Stored records:
· · · ·

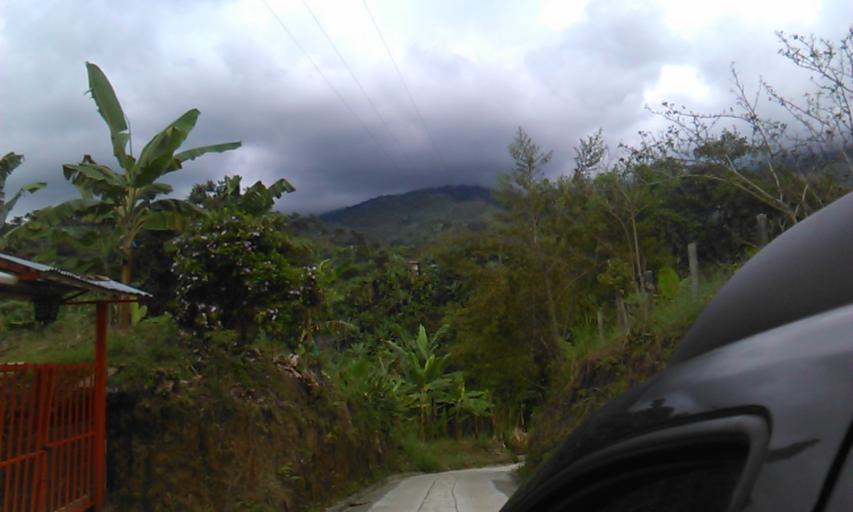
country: CO
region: Quindio
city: Cordoba
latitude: 4.4122
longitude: -75.6824
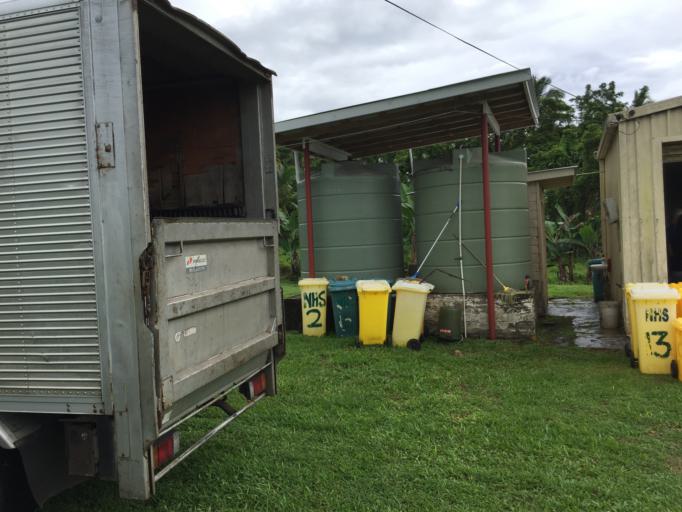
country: WS
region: Fa`asaleleaga
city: Safotulafai
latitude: -13.6583
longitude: -172.2470
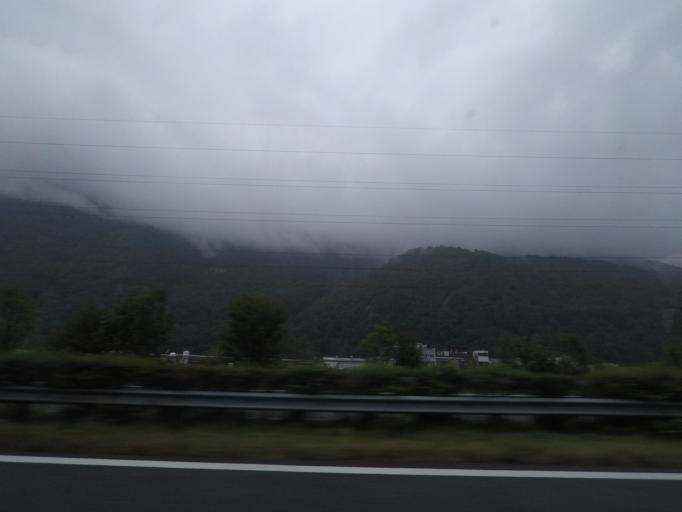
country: CH
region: Valais
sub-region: Martigny District
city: Evionnaz
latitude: 46.1724
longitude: 7.0265
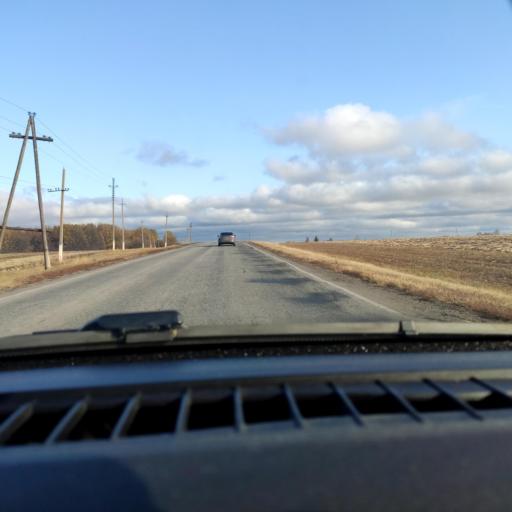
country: RU
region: Belgorod
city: Ilovka
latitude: 50.7201
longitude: 38.6773
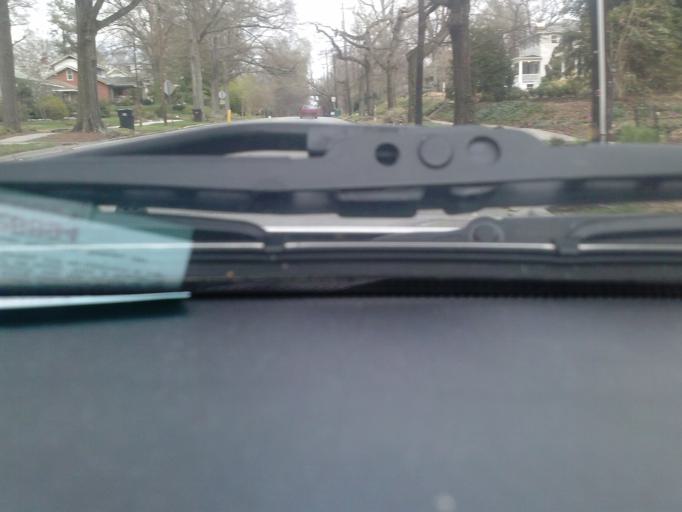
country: US
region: North Carolina
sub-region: Durham County
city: Durham
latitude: 36.0175
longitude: -78.9274
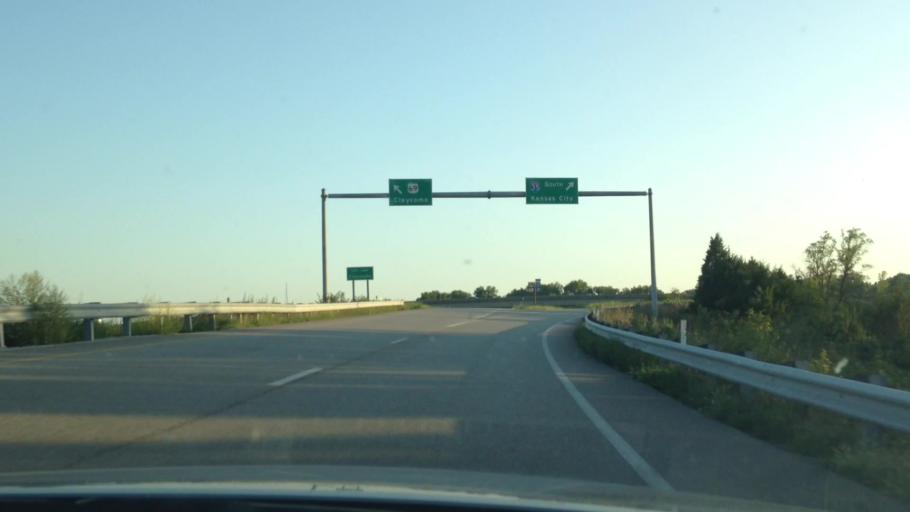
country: US
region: Missouri
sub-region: Clay County
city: Claycomo
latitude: 39.2084
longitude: -94.4918
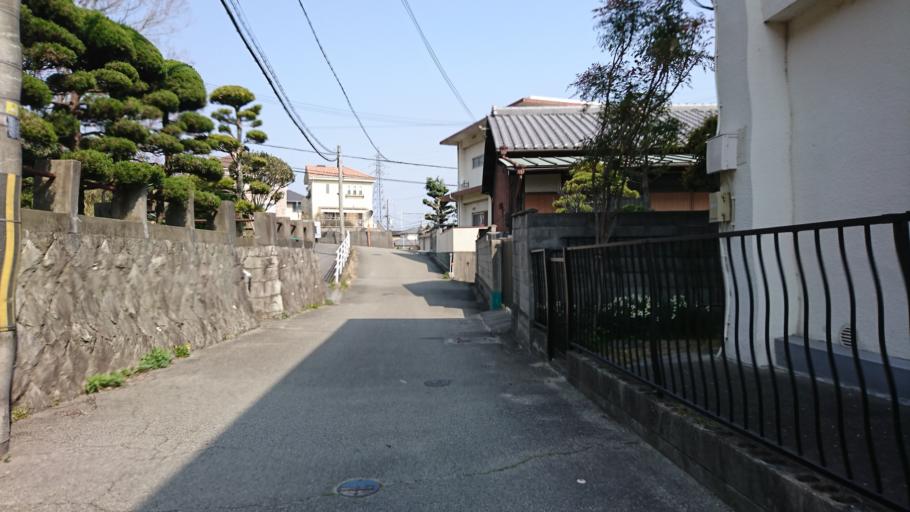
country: JP
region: Hyogo
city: Shirahamacho-usazakiminami
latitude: 34.7939
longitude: 134.7614
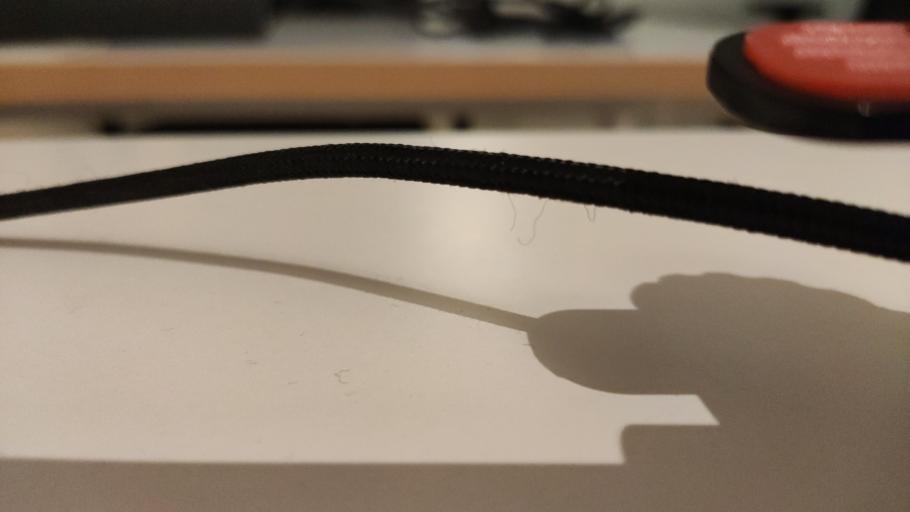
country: RU
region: Moskovskaya
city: Il'inskiy Pogost
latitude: 55.5312
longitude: 38.8725
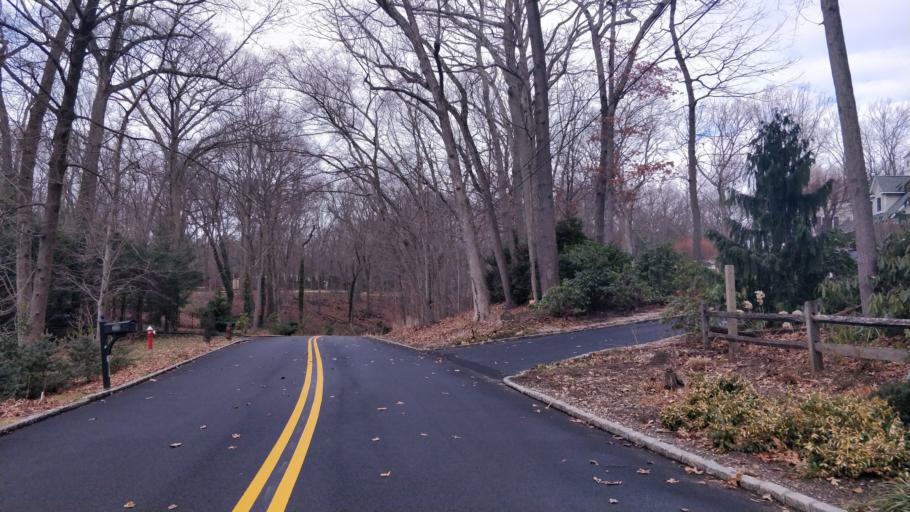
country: US
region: New York
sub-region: Nassau County
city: Laurel Hollow
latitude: 40.8565
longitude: -73.4821
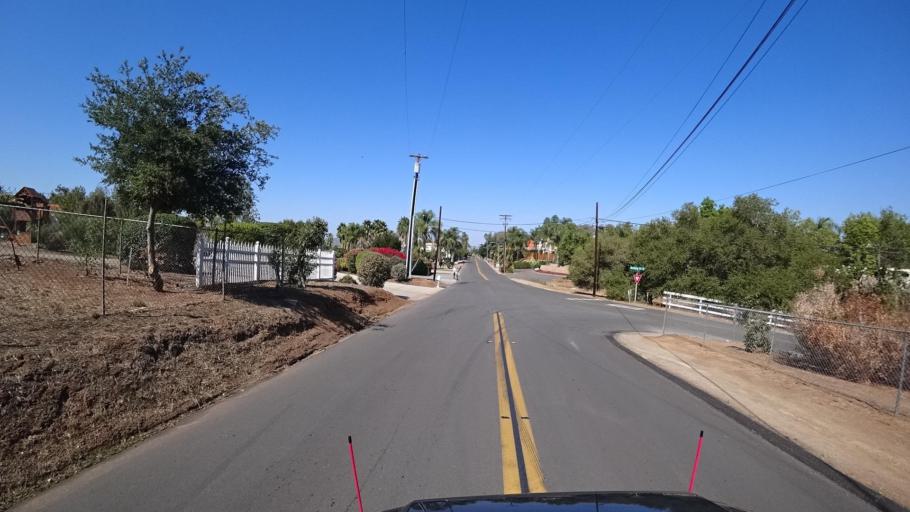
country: US
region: California
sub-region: San Diego County
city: Granite Hills
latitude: 32.7935
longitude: -116.9025
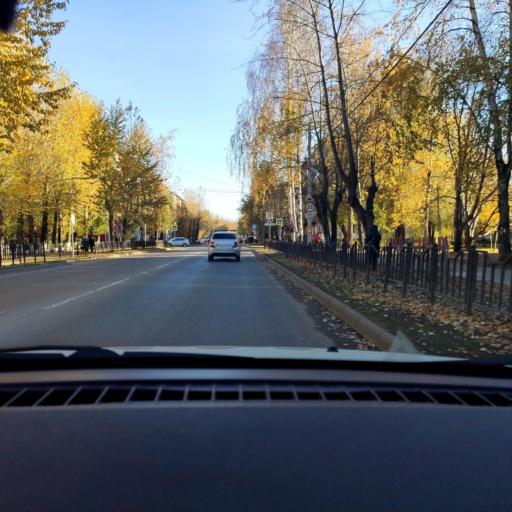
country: RU
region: Perm
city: Perm
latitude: 58.1057
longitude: 56.3831
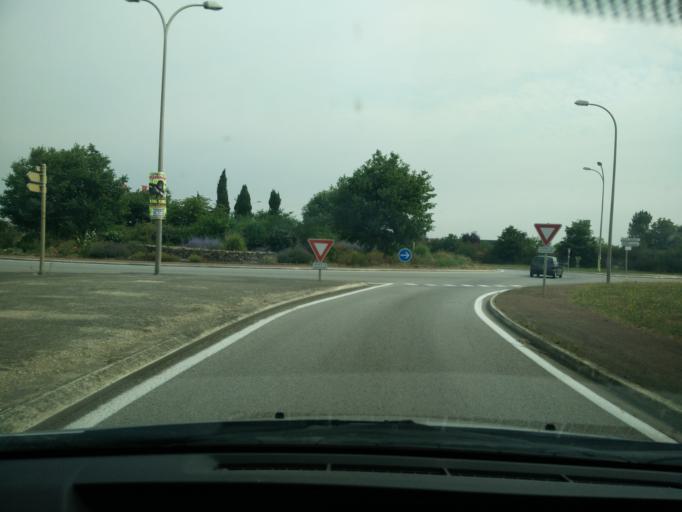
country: FR
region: Poitou-Charentes
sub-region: Departement des Deux-Sevres
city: Thouars
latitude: 46.9896
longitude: -0.1966
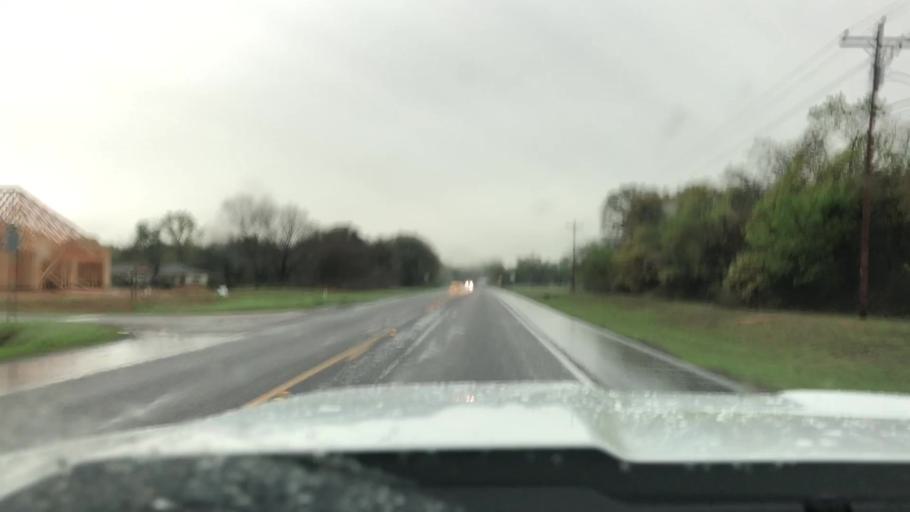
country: US
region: Texas
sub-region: Johnson County
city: Keene
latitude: 32.4312
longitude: -97.3148
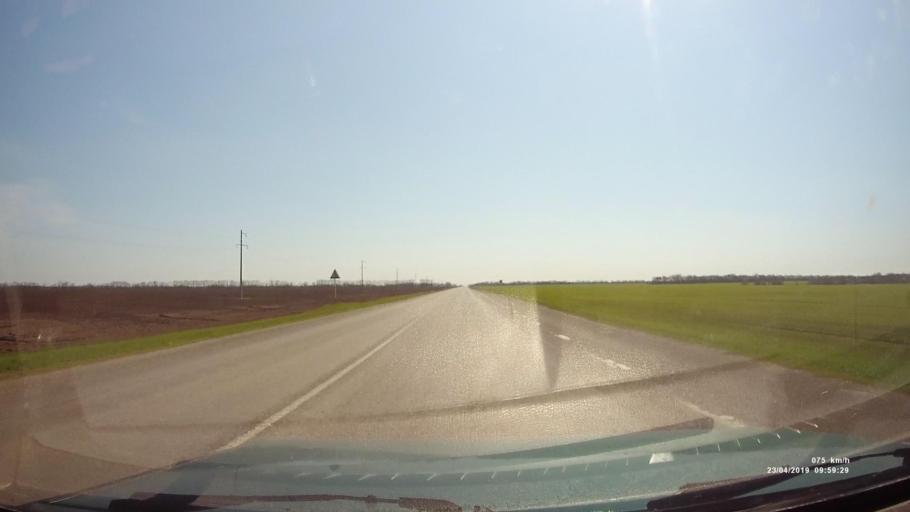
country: RU
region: Rostov
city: Sovetskoye
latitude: 46.7749
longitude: 42.1147
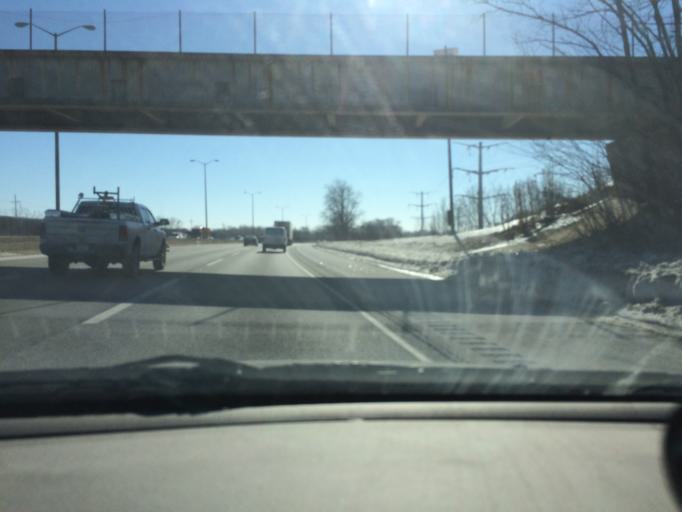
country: US
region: Illinois
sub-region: DuPage County
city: Lombard
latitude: 41.8818
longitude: -88.0334
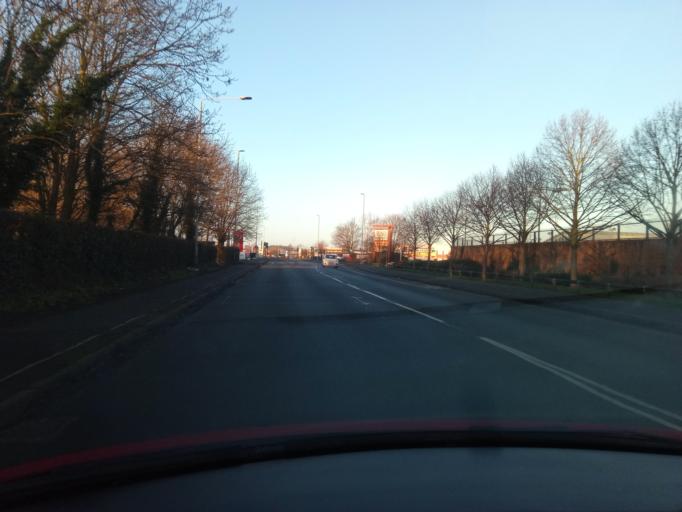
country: GB
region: England
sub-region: Leicestershire
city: Loughborough
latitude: 52.7789
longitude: -1.2077
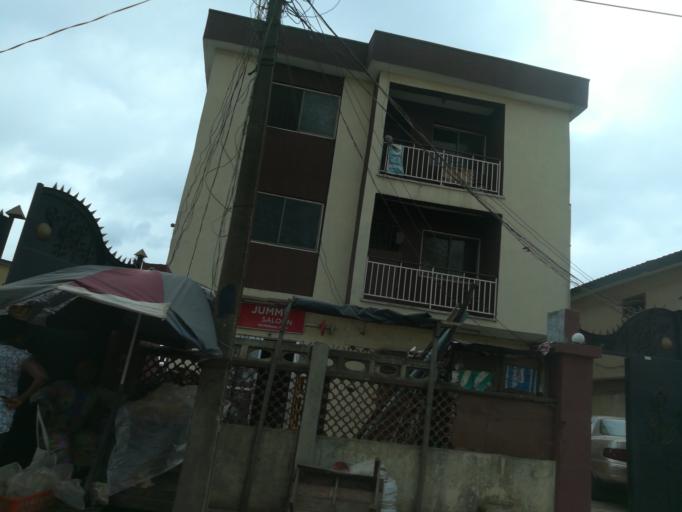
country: NG
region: Lagos
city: Oshodi
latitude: 6.5558
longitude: 3.3338
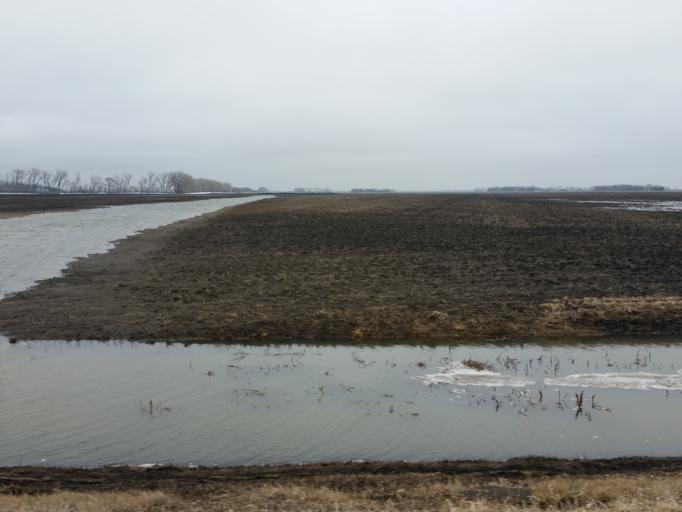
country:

· · · ·

◆ Directive:
Rewrite every record in the material, replacing "city" with "town" and keeping everything else the same. Omit the picture lines from your answer.

◆ Answer to this problem:
country: CO
region: Quindio
town: Cordoba
latitude: 4.4122
longitude: -75.6824
country: WS
region: Fa`asaleleaga
town: Safotulafai
latitude: -13.6583
longitude: -172.2470
country: CH
region: Valais
sub-region: Martigny District
town: Evionnaz
latitude: 46.1724
longitude: 7.0265
country: RU
region: Belgorod
town: Ilovka
latitude: 50.7201
longitude: 38.6773
country: US
region: North Carolina
sub-region: Durham County
town: Durham
latitude: 36.0175
longitude: -78.9274
country: US
region: Missouri
sub-region: Clay County
town: Claycomo
latitude: 39.2084
longitude: -94.4918
country: JP
region: Hyogo
town: Shirahamacho-usazakiminami
latitude: 34.7939
longitude: 134.7614
country: RU
region: Moskovskaya
town: Il'inskiy Pogost
latitude: 55.5312
longitude: 38.8725
country: US
region: New York
sub-region: Nassau County
town: Laurel Hollow
latitude: 40.8565
longitude: -73.4821
country: US
region: California
sub-region: San Diego County
town: Granite Hills
latitude: 32.7935
longitude: -116.9025
country: RU
region: Perm
town: Perm
latitude: 58.1057
longitude: 56.3831
country: FR
region: Poitou-Charentes
sub-region: Departement des Deux-Sevres
town: Thouars
latitude: 46.9896
longitude: -0.1966
country: US
region: Texas
sub-region: Johnson County
town: Keene
latitude: 32.4312
longitude: -97.3148
country: RU
region: Rostov
town: Sovetskoye
latitude: 46.7749
longitude: 42.1147
country: US
region: Illinois
sub-region: DuPage County
town: Lombard
latitude: 41.8818
longitude: -88.0334
country: GB
region: England
sub-region: Leicestershire
town: Loughborough
latitude: 52.7789
longitude: -1.2077
country: NG
region: Lagos
town: Oshodi
latitude: 6.5558
longitude: 3.3338
country:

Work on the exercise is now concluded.